Ia menunjukkan kecenderungan liberal di masa mudanya, namun tetap mengikuti garis partai selama beberapa dekade. Reputasinya dirusak oleh penanganannya terhadap epidemi HIV/AIDS yang berasal dari program donor darah yang tercemar ketika ia menjadi ketua partai di provinsi Henan.

Pihak berwenang setempat menanggapinya dengan tindakan keras terhadap aktivis dan media dibandingkan memberikan tanggung jawab kepada pejabat yang terlibat, dan di tingkat nasional serangkaian skandal kesehatan juga terjadi di bawah pengawasannya.

Li, putra seorang pejabat partai kecil di provinsi Anhui yang miskin di Tiongkok timur, dikirim ke pedesaan untuk bekerja sebagai buruh kasar selama Revolusi Kebudayaan Tiongkok yang penuh gejolak.
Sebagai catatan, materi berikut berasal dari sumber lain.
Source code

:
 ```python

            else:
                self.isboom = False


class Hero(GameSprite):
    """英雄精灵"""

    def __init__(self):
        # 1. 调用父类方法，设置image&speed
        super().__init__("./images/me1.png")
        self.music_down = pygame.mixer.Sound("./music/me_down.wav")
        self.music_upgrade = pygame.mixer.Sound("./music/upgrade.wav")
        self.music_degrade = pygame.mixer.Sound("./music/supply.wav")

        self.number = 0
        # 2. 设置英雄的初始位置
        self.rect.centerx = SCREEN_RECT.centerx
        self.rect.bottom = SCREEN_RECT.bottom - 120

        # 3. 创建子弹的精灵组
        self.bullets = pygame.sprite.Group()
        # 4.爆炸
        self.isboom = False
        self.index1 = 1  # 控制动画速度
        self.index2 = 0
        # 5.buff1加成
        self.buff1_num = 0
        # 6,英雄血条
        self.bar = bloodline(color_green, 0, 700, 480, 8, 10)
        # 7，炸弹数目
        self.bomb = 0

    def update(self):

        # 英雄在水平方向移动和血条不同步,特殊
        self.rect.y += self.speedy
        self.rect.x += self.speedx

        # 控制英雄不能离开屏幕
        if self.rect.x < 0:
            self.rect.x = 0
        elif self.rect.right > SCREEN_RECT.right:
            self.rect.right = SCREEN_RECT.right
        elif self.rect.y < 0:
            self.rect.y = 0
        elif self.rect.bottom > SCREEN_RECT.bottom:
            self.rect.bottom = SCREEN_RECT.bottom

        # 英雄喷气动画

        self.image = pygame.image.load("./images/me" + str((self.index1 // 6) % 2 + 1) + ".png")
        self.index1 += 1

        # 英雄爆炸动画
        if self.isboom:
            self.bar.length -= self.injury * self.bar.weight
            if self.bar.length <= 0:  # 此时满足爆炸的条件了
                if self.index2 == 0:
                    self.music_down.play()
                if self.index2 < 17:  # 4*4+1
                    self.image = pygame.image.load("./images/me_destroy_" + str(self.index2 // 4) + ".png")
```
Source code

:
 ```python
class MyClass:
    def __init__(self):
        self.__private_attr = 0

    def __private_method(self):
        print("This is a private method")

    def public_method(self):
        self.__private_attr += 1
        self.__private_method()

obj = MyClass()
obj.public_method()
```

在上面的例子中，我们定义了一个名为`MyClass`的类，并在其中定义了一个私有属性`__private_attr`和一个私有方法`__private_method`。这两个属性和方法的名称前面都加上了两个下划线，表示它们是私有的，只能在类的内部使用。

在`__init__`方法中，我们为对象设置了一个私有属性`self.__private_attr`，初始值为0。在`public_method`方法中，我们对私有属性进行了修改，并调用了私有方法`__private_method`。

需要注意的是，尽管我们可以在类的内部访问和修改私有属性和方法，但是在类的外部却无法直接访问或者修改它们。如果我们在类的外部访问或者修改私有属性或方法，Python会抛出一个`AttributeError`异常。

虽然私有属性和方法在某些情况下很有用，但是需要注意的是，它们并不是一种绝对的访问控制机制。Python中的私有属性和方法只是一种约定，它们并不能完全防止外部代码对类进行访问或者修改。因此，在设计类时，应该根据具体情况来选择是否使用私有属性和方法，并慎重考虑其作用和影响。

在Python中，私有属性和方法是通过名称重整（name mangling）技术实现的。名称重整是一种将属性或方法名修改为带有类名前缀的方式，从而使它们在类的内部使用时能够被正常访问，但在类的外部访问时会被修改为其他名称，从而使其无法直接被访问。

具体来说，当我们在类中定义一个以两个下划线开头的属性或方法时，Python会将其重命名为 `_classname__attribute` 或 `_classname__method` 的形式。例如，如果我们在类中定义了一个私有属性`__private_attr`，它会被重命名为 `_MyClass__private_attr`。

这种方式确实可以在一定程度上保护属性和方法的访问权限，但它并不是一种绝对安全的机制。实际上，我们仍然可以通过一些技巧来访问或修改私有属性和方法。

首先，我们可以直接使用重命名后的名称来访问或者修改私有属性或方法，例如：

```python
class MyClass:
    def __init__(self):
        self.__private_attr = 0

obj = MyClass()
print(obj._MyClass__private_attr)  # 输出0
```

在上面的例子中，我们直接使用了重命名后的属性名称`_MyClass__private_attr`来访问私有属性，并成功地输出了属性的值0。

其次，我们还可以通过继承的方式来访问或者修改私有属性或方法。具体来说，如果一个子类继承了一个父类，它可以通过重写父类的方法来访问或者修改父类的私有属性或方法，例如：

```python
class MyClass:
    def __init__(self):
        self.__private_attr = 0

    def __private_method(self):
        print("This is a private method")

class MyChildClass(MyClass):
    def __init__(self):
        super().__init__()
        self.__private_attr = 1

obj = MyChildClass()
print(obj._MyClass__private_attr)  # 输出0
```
Dia melanjutkan pendidikan untuk mendapatkan gelar sarjana hukum dari Universitas Peking. Teman-teman sekelasnya mengatakan dia menganut teori politik Barat dan liberal, menerjemahkan sebuah buku tentang hukum yang ditulis oleh seorang hakim Inggris.

Namun ia menjadi lebih ortodoks setelah bergabung dengan jajaran pejabat pada pertengahan tahun 1980-an, bekerja sebagai birokrat sementara mantan teman sekelasnya melakukan protes di Lapangan Tiananmen pada 1989.

Li naik menjadi pejabat tinggi partai di Henan, dan di provinsi Liaoning di timur laut - keduanya mengalami pertumbuhan ekonomi - sebelum dipromosikan menjadi wakil perdana menteri saat itu Wen Jiabao.

Namun upayanya mengatasi tantangan ekonomi Tiongkok yang berat terhambat oleh otoritas Xi Jinping yang sangat besar, yang pernah dianggap sebagai saingannya dalam kepemimpinan negara tersebut.

Li dipuji karena membantu negaranya melewati krisis keuangan global dengan relatif tanpa dampak buruk.

Namun pada masa jabatannya, terjadi pergeseran dramatis kekuasaan di Tiongkok dari pemerintahan yang lebih berbasis konsensus seperti yang dianut oleh mantan pemimpin Hu Jintao dan para pendahulunya, ke kekuasaan Xi yang lebih terkonsentrasi.

Hal ini juga menyebabkan perekonomian Tiongkok mulai melambat dibandingkan dengan tingkat yang sangat tinggi yang dialami pada tahun 1990-an dan 2000-an.

Ketika Li meninggalkan jabatannya, perekonomian Tiongkok mengalami pertumbuhan terendah dalam beberapa dekade, terpukul oleh perlambatan yang disebabkan oleh Covid-19 dan krisis di pasar perumahan.

Penunjukan Li Qiang - sekutu Xi danmantan bos partai Shanghai - sebagai penggantinya tahun ini dipandang sebagai tanda bahwa agenda reformisnya telah gagal karena Beijing memperketat cengkeramannya atas perlambatan ekonomi.

Namun dalam pidato terakhirnya sebagai perdana menteri, Li melontarkan nada optimis, dengan mengatakan perekonomian Tiongkok "melakukan pemulihan yang stabil dan menunjukkan potensi besar serta momentum untuk pertumbuhan lebih lanjut".

"Dengan mengatasi kesulitan dan tantangan yang besar, kami berhasil mempertahankan kinerja perekonomian yang stabil secara keseluruhan."